Second only to Sertab Erener’s 2005 triumph at Eurovision, (and just ahead of the “Spice Girls; Live in Istanbul” Concert), Turkey’s biggest pop cultural coup in recent years must be Orhan Pamuk’s winning of the Nobel Prize for Literature.
Having heard the name, I picked up his historical/ biography book “Memories of Istanbul” for Daisuke to read on his trip. (The irony!) The book is a rich celebration of the city – a great capital since before Muslim times, which reached its zenith under the Persian-influenced Ottomans and has since declined to being just the largest city of an economically peripheral country. The book charts the city’s decline, the interwoven history of its Muslim, Jewish,Greek and Armenian populations, and the atmosphere of defeat and lingering melancholy that mark out this city, that was once the New York of the Middle Ages.
(Interestingly,the urban myth about alligators prowling the New York sewers started in Istanbul in the 15th century!)
I enjoyed the book so much, and the images conjured up – perfect reading on a cold, grey day on the ferry across Tokyo Bay – that I started on another of his novels, “My Name is Red”. It is an odd murder mystery, set in the days of the Ottoman Empire, where every character speaks to the narrator in first person, describing their view of the events. At the heart of the novel lies the still-unsolved tension in the Turkish identity, still as strong today as it was three hundred years ago.
The Ottomans knew that they would have to adapt to superior Western technology – but what of Western culture? What should they keep and what should they keep out? How Western was too Western? Should they join Europe, or fight it?
What could be timelier?
It all has strong echoes of Japan too…but whereas Japan was defeated, occupied and remade in America”s image, Turkey (like Thailand) has struggled through the process independently – painfully, and slowly, figuring out for itself what it means to be a modern society.
His themes are serious, but Pamuk is a great writer – with a vivid eye for detail and a sense of humor. His stories intrigue. But also, he is a humanist. In his novels, the lives of clerics, officials, housewives and whores, their slaves and their gay lovers, are lovingly tied together – each character fully-rounded, three-dimensional and human.
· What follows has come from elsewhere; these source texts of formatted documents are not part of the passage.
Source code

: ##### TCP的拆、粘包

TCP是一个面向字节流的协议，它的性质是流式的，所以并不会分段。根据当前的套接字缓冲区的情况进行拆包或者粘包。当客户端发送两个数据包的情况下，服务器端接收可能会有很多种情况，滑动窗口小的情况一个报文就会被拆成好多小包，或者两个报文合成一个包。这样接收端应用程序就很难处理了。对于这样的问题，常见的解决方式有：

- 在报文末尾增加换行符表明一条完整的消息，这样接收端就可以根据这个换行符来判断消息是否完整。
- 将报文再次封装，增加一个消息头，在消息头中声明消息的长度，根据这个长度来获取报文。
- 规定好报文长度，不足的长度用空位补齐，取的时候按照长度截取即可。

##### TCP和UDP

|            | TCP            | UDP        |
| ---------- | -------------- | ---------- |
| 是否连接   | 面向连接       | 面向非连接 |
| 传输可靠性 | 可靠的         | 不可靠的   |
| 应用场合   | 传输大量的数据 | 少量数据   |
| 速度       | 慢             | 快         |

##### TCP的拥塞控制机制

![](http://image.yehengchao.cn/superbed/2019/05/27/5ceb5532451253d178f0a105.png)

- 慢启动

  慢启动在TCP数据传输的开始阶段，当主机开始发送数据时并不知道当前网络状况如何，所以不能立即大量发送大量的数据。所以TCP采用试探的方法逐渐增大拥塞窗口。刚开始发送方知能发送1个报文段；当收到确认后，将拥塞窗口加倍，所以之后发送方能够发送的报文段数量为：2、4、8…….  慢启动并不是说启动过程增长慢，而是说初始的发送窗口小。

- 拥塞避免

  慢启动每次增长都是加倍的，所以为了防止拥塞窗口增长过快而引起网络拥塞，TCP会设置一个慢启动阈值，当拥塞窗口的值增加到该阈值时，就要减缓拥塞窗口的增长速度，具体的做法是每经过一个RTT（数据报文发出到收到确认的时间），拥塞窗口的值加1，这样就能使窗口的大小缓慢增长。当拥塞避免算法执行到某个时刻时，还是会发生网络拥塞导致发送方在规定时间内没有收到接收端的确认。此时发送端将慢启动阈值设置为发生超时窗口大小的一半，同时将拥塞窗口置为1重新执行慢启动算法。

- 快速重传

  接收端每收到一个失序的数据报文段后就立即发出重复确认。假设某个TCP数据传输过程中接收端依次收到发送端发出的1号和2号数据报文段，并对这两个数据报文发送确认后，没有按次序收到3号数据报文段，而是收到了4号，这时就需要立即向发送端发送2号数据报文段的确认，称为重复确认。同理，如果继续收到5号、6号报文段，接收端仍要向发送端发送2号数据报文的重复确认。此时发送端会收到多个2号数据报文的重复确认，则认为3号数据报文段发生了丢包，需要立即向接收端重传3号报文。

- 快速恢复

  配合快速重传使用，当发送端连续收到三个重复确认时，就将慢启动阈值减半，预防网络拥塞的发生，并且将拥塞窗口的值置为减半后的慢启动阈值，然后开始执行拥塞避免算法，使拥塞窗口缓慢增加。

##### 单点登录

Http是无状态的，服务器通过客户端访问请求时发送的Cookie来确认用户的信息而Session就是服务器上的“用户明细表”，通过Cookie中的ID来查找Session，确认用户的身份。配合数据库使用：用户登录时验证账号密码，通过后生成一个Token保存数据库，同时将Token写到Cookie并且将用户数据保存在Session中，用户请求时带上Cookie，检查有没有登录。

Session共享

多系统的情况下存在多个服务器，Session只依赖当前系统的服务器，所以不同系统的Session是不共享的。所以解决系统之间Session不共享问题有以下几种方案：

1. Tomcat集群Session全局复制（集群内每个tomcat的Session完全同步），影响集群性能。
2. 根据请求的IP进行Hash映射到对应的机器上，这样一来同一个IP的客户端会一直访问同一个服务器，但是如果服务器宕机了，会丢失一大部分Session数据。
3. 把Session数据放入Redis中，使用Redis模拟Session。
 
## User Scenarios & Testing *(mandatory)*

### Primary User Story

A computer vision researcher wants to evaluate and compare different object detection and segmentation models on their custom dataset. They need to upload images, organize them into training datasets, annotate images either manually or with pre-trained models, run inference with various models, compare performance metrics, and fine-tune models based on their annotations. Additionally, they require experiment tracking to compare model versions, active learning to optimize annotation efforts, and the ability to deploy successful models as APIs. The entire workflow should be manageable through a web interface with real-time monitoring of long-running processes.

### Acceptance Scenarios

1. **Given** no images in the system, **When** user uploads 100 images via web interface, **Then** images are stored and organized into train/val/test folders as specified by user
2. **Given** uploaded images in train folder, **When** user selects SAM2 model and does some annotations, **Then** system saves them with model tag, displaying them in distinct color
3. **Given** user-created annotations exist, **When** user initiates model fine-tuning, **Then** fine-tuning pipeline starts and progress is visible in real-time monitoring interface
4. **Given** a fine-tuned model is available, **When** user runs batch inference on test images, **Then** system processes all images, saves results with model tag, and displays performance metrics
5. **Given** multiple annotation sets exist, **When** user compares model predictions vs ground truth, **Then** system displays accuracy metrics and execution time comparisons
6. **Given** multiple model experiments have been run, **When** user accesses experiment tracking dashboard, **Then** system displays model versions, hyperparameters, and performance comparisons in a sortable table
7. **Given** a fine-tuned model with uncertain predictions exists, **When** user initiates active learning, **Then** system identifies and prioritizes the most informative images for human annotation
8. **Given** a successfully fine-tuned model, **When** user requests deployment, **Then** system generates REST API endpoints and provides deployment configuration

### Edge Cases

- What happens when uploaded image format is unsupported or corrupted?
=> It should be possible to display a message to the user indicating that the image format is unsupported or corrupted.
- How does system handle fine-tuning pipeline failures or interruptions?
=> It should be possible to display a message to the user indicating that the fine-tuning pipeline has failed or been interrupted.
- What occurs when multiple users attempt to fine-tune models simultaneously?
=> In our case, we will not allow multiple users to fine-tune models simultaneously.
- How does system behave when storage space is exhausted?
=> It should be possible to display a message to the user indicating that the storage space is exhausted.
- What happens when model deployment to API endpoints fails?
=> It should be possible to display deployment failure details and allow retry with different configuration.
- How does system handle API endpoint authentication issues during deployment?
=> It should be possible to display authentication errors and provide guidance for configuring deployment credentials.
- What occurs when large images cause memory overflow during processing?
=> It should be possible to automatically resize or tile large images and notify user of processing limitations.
In a Middle East where we hear so many people talk in cariacatures of “infidels”, and where homosexuality is still punishable by death in ten countries, it was a revelation.
Pamuk is an interesting writer, but more than that, he is what the world needs now; a Muslim humanist devoted to a Middle East that respects its own traditons, as well as the rights of the individual. For this, as well as the quality of his work, he was awarded the Nobel Prize , and also charged with treason for daring to acknowledge the truth of the Turkish genocide against the Armenians and Kurds. (He was later let off).
So, a writer with a fascinating voice, and something important to say – who despite it all, is fun to read!!